What led you to pursue an MBA at this point in your career? Working at ideas42 allowed me to hone my skills in applied behavioral science and armed me with an incredibly unique lens with which to view the world. I believe behavioral science is just one of the many tools I can use to create social impact and I am ready to expand my tool chest. I felt that business school would allow me to learn new skills and new ways to do so.

What other MBA programs did you apply to? Booth, Wharton, Kellogg, MIT

How did you determine your fit at various schools? I evaluated schools based on a few factors: the people that I met, the avenues they had for social impact, capacity for real-world applied learning, how cross-disciplinary their MBA program was, and whether they were changing with the business needs of the world.
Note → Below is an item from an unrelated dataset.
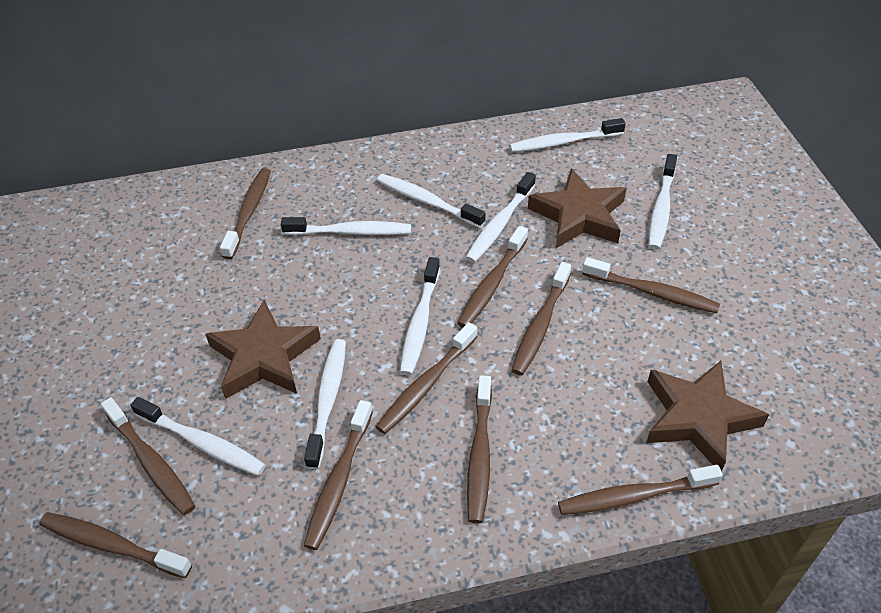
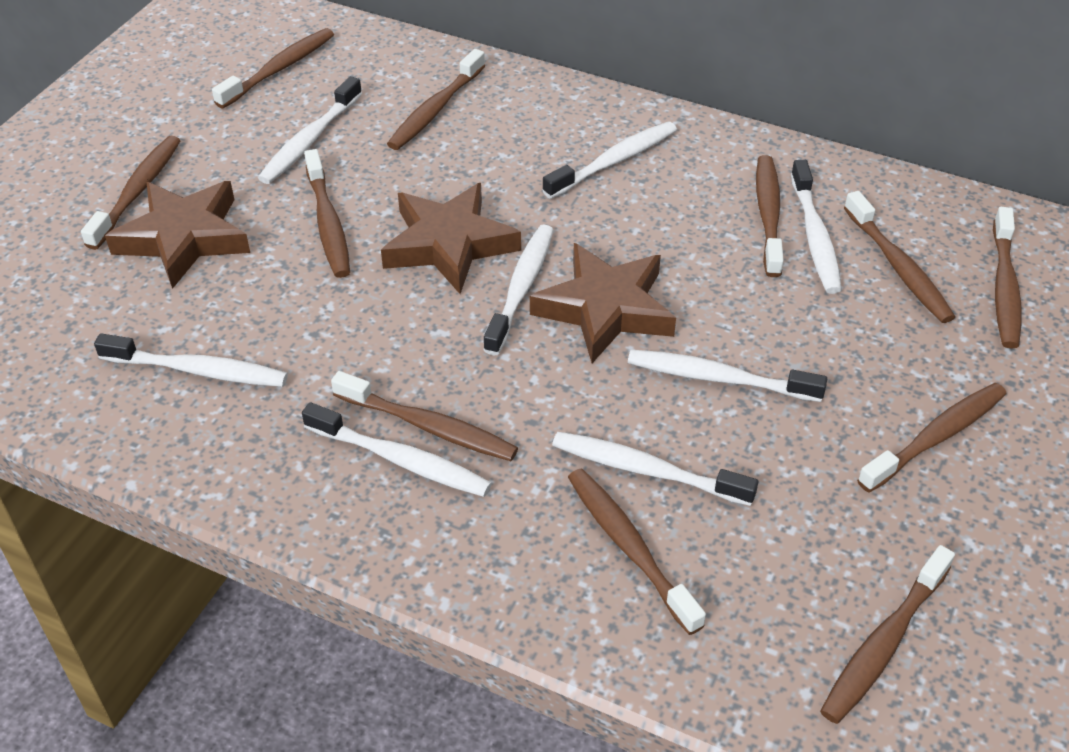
brown toothbrush: [39,512,192,578] [101,397,195,515] [220,168,271,260] [304,400,373,550] [376,322,478,434] [457,226,528,327] [467,375,492,523] [511,262,571,375] [558,465,723,515] [582,257,720,313] = 10 -> [81,136,181,250] [212,28,334,108] [304,149,350,278] [331,371,518,461] [387,49,485,150] [568,468,706,635] [756,155,784,277] [820,545,955,724] [844,191,955,323] [857,383,1007,492] [993,207,1022,348] = 11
I did this by talking to current students, alum, and professors, by researching their websites, and by looking at alums’ LinkedIn profiles.

What was your defining moment and how did it shape who you are? My defining moment was more like a defining year. After I graduated from college, I was working a job that I knew wasn’t the right fit for me, but also wasn’t sure what the right fit was or how to find such job. I decided to speak to a career coach, who helped me create a roadmap for discovery. I went to lots of conferences that exposed me to various jobs within a field and scoured LinkedIn for people who had jobs that sounded interesting to me (I spoke to someone new almost every day). This process allowed me to hone in on the specifics of what I wanted – in a job, work environment, and colleagues – and helped me find a position that combined all of my interests. This defining year allowed me to find a career, rather than a job. It fueled my passion for understanding human behavior and creating social change and most importantly, it taught me that I could create any reality for myself.

Where do you see yourself in ten years? In ten years, I want to be doing impact-driven work that promotes environmental sustainability and allows me to be creative. I would love to work somewhere like the New York City Economic Development Corporation, where I’d have a direct impact on the city’s economic growth and on people’s daily lives. However, throughout business school, I’ll be on the lookout for other companies/organizations that can help me do the same!